Of wellicht ook als vluchtheuvel. Bescherming voor rovers en andere woestelingen. Achternajagers.

Zo, op deze manier, mogen we in de 21e eeuw wellicht kerk zijn. Huizen en deuren open voor medereizigers. Als doorgangshuis, pleisterplaats, oase, opvanghuis,  rustplaats, vluchtheuvel, noodhospitaal. Luisterend naar elkaars weg, rondom de open haard.

Samen schuilen. Verschillend, en toch één. Om elkaar moed in te spreken. En morgen weer gewoon verder op weg te gaan.

Opent dit beeld van de herberg nog perspectief? Nog hoop voor de toekomst? Is het een overdenking waard? Verdere doordenking?

In ieder geval erken je er je medereizigers mee, doe je recht aan zoekers en vermoeiden.

En misschien moet het wezen van onze huidige kerk-vorm, het uiterlijk, de voorwaarden, het aanzien, het beeld van de buitenstaanders, ernstig op de schop. Voor de goede zaak. Voor de zaak van het Koninkrijk. Maar dat zou niet verkeerd hoeven te zijn.

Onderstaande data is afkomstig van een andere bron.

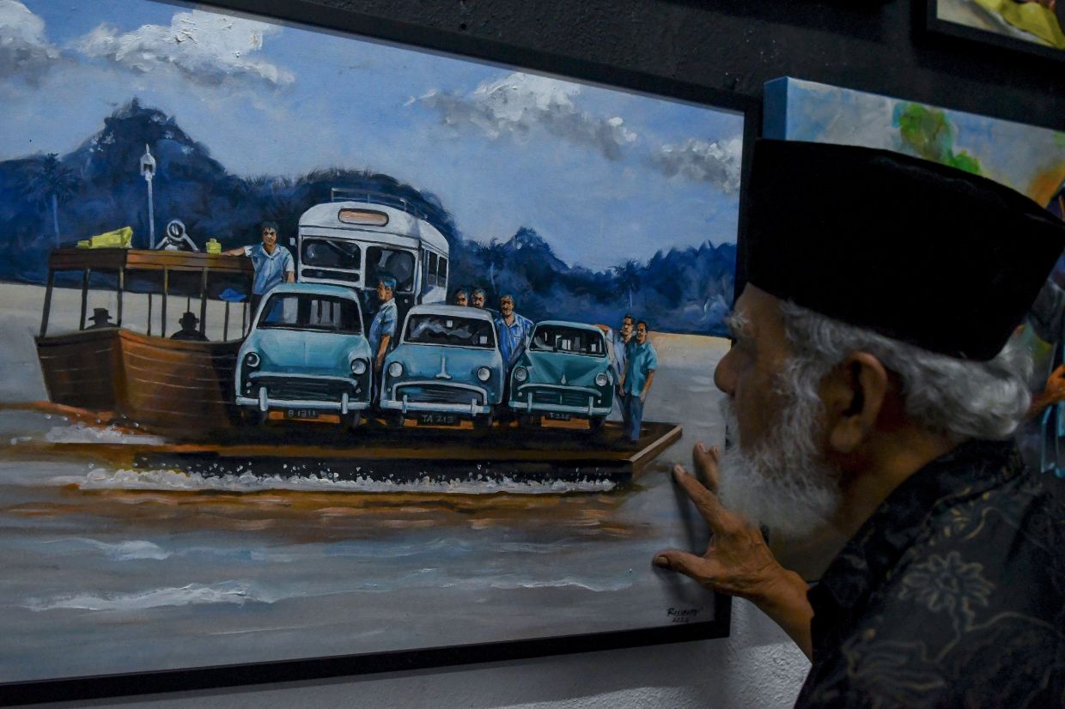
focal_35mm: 36
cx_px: 532
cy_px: 354
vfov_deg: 36.9
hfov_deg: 53.1
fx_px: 1065
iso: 2000
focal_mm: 24
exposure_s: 1/400
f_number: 2.8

Zolang het maar het hogere doel dient. Versterking voor onderweg. Opdat drukke, actieve mensen even uit kunnen rusten en moed verzamelen voor ze weer verder gaan. Opdat de binnenblijvers door de aanstekelijke verhalen in beweging mogen komen. Opdat het einddoel voor ogen geschilderd wordt. Opdat we de weg samen leren te lopen. Elkaar herkennen en erkennen. Elkaar ondersteunen. Voor elkaar leren bidden.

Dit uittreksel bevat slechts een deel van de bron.